Sunday, March 30, 2008

GOO GOO GA GA GOURMET

My thoughts on this new baby food:

I think making the first foods for a baby is a great way to learn to cook. For me making my own pureed baby food was my first step into the kitchen. I remember saying to myself, "I think that I can mash a banana with a fork. Yes, I believe that I can do that." And, from that point forward, I never looked back. At the beginning, I used Super Baby Food, by Ruth Yaron. She writes about how to pick the best produce at the store and how to cook it. I was so excited to finally know how to choose a good potato from a bad potato. Slowly but surely, I learned how to buy and cook food. If I didn't learn to cook for Mikey, then what would he be eating now at two years old? Frozen mac n'cheese? Yuck! And if I didn't cook for him, would he really have the broad palette that he does now. I urge moms and dads to take responsibility for their family meals. Learn to cook; it doesn't get much easier than pureed foods.

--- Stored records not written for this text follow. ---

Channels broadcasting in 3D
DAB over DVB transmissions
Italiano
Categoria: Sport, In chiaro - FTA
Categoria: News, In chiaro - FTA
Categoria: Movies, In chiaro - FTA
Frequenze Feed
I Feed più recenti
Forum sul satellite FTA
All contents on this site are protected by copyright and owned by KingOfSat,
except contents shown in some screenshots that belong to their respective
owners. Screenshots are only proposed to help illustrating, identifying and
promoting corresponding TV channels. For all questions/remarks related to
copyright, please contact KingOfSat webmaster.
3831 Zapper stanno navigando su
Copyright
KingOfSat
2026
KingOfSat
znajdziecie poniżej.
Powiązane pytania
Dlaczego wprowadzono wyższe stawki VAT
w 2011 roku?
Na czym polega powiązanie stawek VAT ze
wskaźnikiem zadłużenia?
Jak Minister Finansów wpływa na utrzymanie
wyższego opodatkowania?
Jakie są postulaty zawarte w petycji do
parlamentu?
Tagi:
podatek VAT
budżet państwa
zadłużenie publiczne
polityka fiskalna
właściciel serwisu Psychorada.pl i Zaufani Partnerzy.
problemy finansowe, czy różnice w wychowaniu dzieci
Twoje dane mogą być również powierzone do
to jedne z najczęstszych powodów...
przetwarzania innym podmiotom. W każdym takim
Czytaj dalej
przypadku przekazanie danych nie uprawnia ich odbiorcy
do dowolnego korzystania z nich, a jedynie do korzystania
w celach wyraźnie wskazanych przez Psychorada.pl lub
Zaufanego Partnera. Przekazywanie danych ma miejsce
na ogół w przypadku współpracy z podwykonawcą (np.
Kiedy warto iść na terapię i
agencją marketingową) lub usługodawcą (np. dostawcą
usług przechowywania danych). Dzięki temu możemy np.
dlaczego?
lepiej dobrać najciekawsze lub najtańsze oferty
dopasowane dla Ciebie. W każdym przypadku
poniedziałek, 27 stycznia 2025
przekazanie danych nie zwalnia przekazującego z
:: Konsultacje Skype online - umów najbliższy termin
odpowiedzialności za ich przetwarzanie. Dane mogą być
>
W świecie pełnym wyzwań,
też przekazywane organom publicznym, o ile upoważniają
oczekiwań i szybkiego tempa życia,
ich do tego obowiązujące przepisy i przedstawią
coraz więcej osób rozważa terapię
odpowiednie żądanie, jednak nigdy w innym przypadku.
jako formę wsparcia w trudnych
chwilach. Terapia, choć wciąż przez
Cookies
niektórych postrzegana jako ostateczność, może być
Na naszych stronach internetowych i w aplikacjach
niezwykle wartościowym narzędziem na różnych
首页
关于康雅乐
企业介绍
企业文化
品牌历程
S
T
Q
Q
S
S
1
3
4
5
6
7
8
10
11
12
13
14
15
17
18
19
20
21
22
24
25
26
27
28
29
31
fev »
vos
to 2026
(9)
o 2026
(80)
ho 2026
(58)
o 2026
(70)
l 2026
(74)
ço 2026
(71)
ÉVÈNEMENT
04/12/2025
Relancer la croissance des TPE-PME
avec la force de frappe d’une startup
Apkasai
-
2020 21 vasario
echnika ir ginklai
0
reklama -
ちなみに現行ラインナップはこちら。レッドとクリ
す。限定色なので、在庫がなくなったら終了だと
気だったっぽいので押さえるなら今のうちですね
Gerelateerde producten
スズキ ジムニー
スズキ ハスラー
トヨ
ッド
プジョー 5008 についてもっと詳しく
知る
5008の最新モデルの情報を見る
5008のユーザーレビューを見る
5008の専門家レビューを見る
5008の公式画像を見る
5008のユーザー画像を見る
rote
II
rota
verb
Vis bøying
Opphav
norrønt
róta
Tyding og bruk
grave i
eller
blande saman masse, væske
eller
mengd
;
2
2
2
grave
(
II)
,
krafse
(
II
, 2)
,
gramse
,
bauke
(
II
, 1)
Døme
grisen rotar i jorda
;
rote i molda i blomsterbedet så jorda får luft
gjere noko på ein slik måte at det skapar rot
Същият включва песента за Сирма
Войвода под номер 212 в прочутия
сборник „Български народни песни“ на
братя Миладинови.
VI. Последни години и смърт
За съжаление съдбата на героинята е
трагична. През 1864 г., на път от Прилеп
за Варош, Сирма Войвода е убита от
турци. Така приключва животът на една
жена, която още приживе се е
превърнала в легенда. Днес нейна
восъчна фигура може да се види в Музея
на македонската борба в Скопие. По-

Read article here: http://www.sfgate.com/cgi-bin/article.cgi?f=/c/a/2008/03/30/LVDEVIHVR.DTL

Saturday, July 21, 2007

Not a cook?

The one good thing about cooking for a baby when you're not a cook is you start from the beginning. You're not cooking an elaborate meal for San Franciscans that are use to eating out at world famous restaurants.

At four months, it isn't really cooking because you use commercial rice cereal from a box. But the two months between four and six months gives you plenty of time to read pages 1-83 in the Super Baby Food book. I poured over these pages and re-read them three or four times. I felt like I was studying for an exam. That feeling hasn't ended for me.

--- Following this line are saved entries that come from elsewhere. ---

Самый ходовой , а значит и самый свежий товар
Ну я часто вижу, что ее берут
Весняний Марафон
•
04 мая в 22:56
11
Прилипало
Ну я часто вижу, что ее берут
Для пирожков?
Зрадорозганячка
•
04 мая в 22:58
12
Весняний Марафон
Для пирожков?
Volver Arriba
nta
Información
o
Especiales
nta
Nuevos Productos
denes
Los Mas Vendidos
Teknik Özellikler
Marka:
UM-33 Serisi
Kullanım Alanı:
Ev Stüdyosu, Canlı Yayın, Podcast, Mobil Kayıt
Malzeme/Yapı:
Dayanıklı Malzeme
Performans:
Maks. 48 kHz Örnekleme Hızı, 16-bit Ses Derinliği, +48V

At six months, you're really cooking. You're really cooking but just whole grain brown rice or millet, banana, avocado, sweet potato and yogurt. I didn't even know what millet was before I had a baby.

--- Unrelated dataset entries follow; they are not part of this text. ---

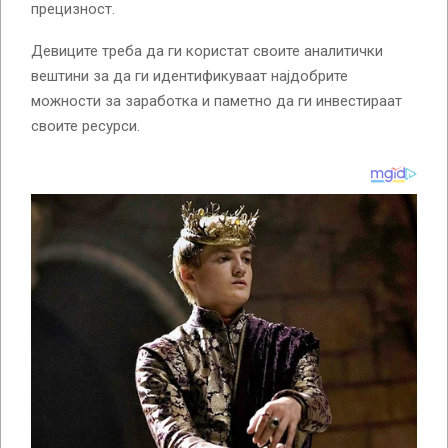
прецизност.
Девиците треба да ги користат своите аналитички
вештини за да ги идентификуваат најдобрите
можности за заработка и паметно да ги инвестираат
своите ресурси.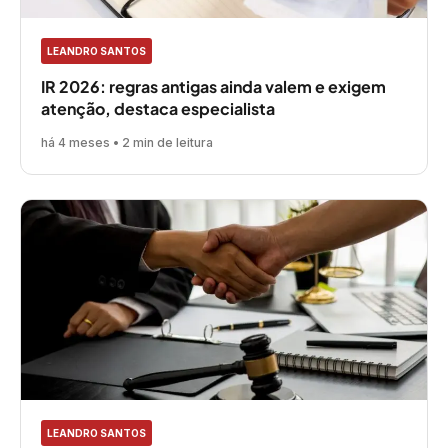
LEANDRO SANTOS
IR 2026: regras antigas ainda valem e exigem
atenção, destaca especialista
há 4 meses • 2 min de leitura
LEANDRO SANTOS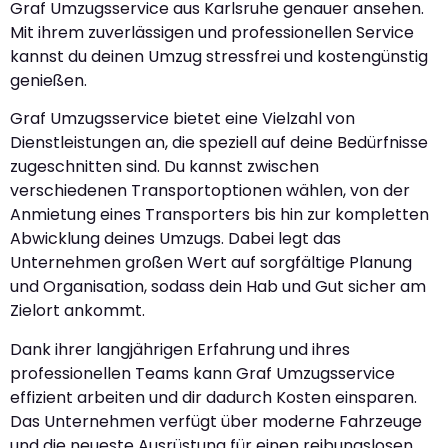
Graf Umzugsservice aus Karlsruhe genauer ansehen.
Mit ihrem zuverlässigen und professionellen Service
kannst du deinen Umzug stressfrei und kostengünstig
genießen.
Graf Umzugsservice bietet eine Vielzahl von
Dienstleistungen an, die speziell auf deine Bedürfnisse
zugeschnitten sind. Du kannst zwischen
verschiedenen Transportoptionen wählen, von der
Anmietung eines Transporters bis hin zur kompletten
Abwicklung deines Umzugs. Dabei legt das
Unternehmen großen Wert auf sorgfältige Planung
und Organisation, sodass dein Hab und Gut sicher am
Zielort ankommt.
Dank ihrer langjährigen Erfahrung und ihres
professionellen Teams kann Graf Umzugsservice
effizient arbeiten und dir dadurch Kosten einsparen.
Das Unternehmen verfügt über moderne Fahrzeuge
und die neueste Ausrüstung für einen reibungslosen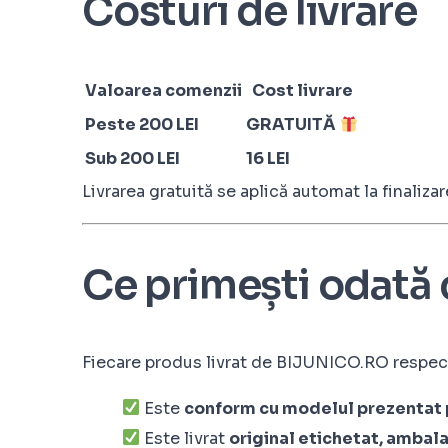
Costuri de livrare
Valoarea comenzii
Cost livrare
Peste 200 LEI
GRATUITĂ
Sub 200 LEI
16 LEI
Livrarea gratuită se aplică automat la finaliz
Ce primești odată
Fiecare produs livrat de BIJUNICO.RO respect
Este
conform cu modelul prezentat 
Este livrat
original etichetat, ambalat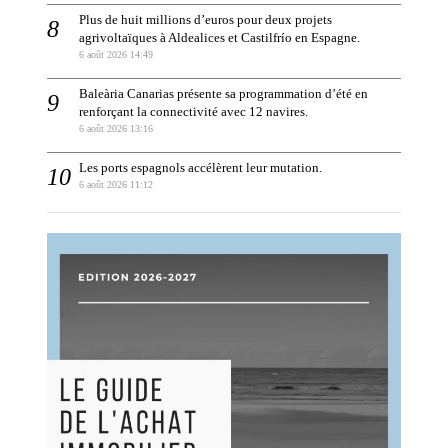
Plus de huit millions d’euros pour deux projets
agrivoltaïques à Aldealices et Castilfrío en Espagne.
6 août 2026 14:49
Baleària Canarias présente sa programmation d’été en
renforçant la connectivité avec 12 navires.
6 août 2026 13:16
Les ports espagnols accélèrent leur mutation.
6 août 2026 11:12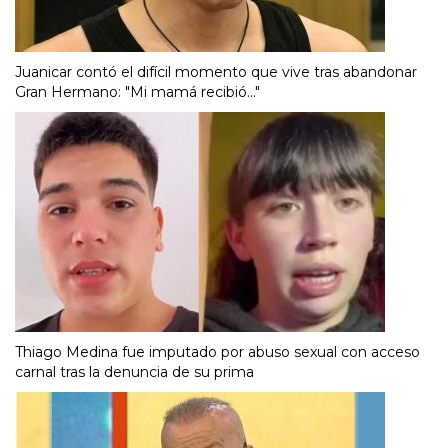
Juanicar contó el difícil momento que vive tras abandonar
Gran Hermano: "Mi mamá recibió..."
Thiago Medina fue imputado por abuso sexual con acceso
carnal tras la denuncia de su prima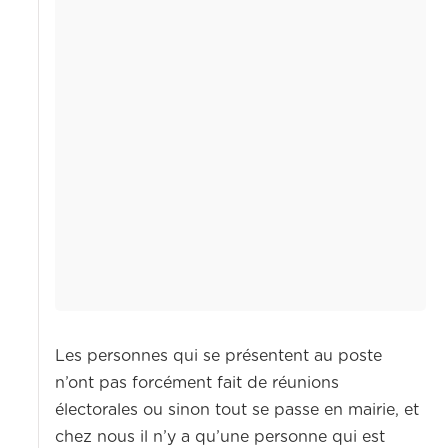
Les personnes qui se présentent au poste
n’ont pas forcément fait de réunions
électorales ou sinon tout se passe en mairie, et
chez nous il n’y a qu’une personne qui est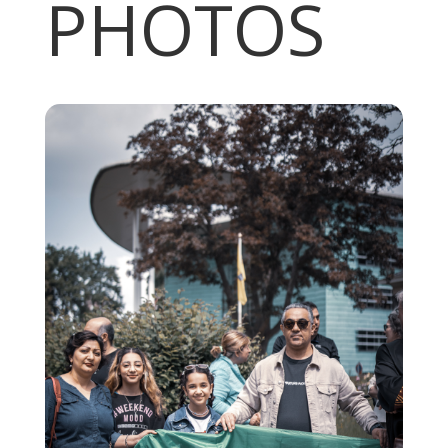
PHOTOS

Although feeding my baby a banana doesn't really sound like cooking, I am learning a lot about food. I try mashing a banana with a fork and then in a hand blender. I add water and then no water. I try the frozen cube method. I buy some new kitchen tools. I realize how many dishes I am doing because my baby can't eat Thai take-out. This early stage is the time to master kitchen basics.

I am motivated by the question: Why are these the first foods? It is less overwhelming, completely doable to shop for these six items. I have time to learn about choice. How to pick the best banana, avocado, and sweet potato. I learn how to tell a ripe avocado from an avocado that is a few days out. I learn how to tell if an avocado will be bad by looking at its skin.

I learn that choosing a sweet potato isn't that easy. A sweet potato isn't a yam. I remember asking the check out lady at Rainbow Grocery, "How can you tell what potato I am buying?" She just shrugged. It is a learned skill to see the difference between a yam from China and sweet potato from the US. Once I figure out that I am looking at the correct potato, I want my sweet potato to be small and a uniform boat shape. I don't want to see notches in it or nicks. I start to feel like an empowered shopper. I feel like I am shopping for what I need rather than wondering around looking at the fronts of packages.

I always ate okay but didn't have the knowledge that I needed to really understand why we eat and the importance of eating foods not from a box. By buying basic unprocessed and unpackaged food for my baby, I naturally try to fit them into my adult meals. Suddenly, my body is taking in more nutrients then ever before and it only gets better from here.

Just like looking up words in a dictionary, I look up foods in a food encyclopedia. The Super Baby Food book is a great starting point. I also use, The Encyclopedia of Healing Foods, by Michael Murray. The "healing foods" part of the title is a little bit of a turn-off because I just want an encyclopedia not a healing book. Despite the title, this book is exactly what I was looking for. In my mind whenever I see a chapter header like "Healing Herbs," I just replace it with, "Eat these herbs for these nutritional reasons and you will get sick less often and avoid life threatening diseases." I look at those green garnishes a lot differently now.